Ofelia se retourna après son départ. Elle remarqua un bout de parchemin par terre. La Fandragore s'approcha et le ramassa. Ses yeux s'écarquillèrent, tellement l'étonnement la saisit. Ryū lui avait récité ces vers plus tôt dans la matinée. La main tremblante de la Fandragore pendait dans le vide face à lui. Aron reprit la note et la rangea sous sa cape.
— Es-tu ici pour une prière ? lui demanda-t-il.
— Non, répondit Ofelia.
— On trouve pourtant le salut à travers la foi. Elle demeure également le meilleur chemin pour purifier l'âme.
— Une statue ne peut en rien sauver l'âme d'une personne.
— Changerais-tu de discours si tu étais vénérée comme l'une de ces... statues ? Que tout un monde croit en toi et fait de toi le symbole de son salut ! continua le Sage.
Le silence de la Fandragore lui arracha un sourire. Il poursuivit :
— Faisons un bout de chemin ensemble.
Ofelia le suivit vers la sortie, comme s'il l'avait hypnotisée. Elle put alors nettement distinguer le visage de son mystérieux interlocuteur à la lumière du jour. Une étrange couche d'énergie l'enveloppait. Elle était si puissante qu'elle s'en trouva affectée. Ofelia comprit comme s'il s'agissait d'une évidence qui était son interlocuteur. Le Sage lui lança un sourire lorsque leurs regards se croisèrent. Il devait lire dans ses pensées !

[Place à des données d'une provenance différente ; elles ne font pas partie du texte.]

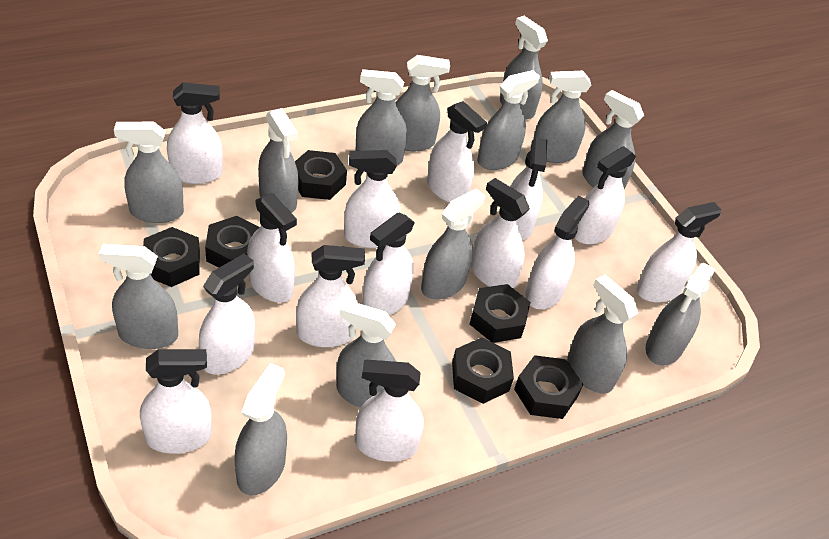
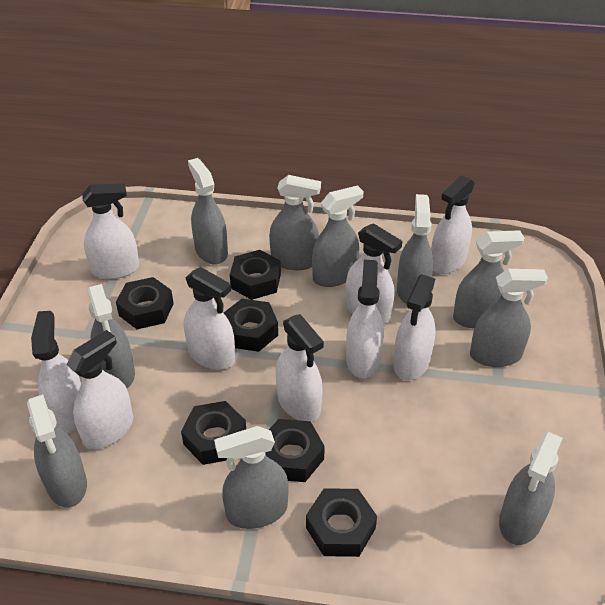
grey spray bottle: [99,244,178,349] [114,122,184,223] [234,363,287,495] [258,108,298,213] [336,300,396,408] [355,69,407,165] [396,55,450,151] [421,188,485,300] [477,70,540,170] [500,16,548,120] [533,71,591,163] [567,275,638,394] [582,90,644,190] [646,263,716,366] = 14 -> [27,394,87,508] [88,284,135,388] [188,158,228,265] [214,426,288,529] [269,175,321,270] [312,185,364,287] [397,194,433,304] [453,230,524,328] [470,269,548,367] [499,432,563,545] = 10
white spray bottle: [140,349,212,454] [167,82,223,184] [199,253,255,375] [247,193,297,303] [296,245,365,347] [344,150,401,248] [355,360,424,462] [362,213,415,315] [427,101,487,203] [471,178,530,289] [510,138,547,240] [525,196,589,309] [575,146,636,244] [637,202,722,302] = 14 -> [31,311,81,433] [66,330,133,449] [82,183,139,279] [184,267,235,370] [276,314,324,422] [346,223,402,324] [346,260,384,378] [393,274,436,380] [431,175,475,274] = 9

Ofelia fut aussitôt saisie d'une violente vision. Tout n'était que flammes et désolation autour d'elle. Une stèle se dressait au milieu du brasier. Plus la vision se rapprochait, plus elle distinguait la scène qui s'y déroulait. Le Sage Aron était muni d'un poignard et procédait à un sacrifice. Son visage en sang se délectait de la vue d'un cœur encore palpitant dans sa main. Ofelia découvrit son propre corps sans vie allongée sur la stèle...
Ofelia ouvrit les yeux, elle était à nouveau dans le temple. Elle transpirait à grosses gouttes malgré le froid. Elle appelait Ryū de toutes ses forces, mais aucun son ne s'échappait de sa gorge sèche. Elle revint à elle lorsqu'un groupe d'enfants se précipita dans le temple. Elle quitta aussitôt le temple en courant. Elle aperçut Ryū au loin près de la statue. Ce dernier sentit peu après une forte pression autour de son cou. Ofelia venait de l'agripper de toutes ses forces. Il se contenta de la couvrir.
— Je suis là, murmura-t-il dans les cheveux de la Fandragore. Que s'est-il passé ? poursuivit-il, sentant Ofelia plus calme.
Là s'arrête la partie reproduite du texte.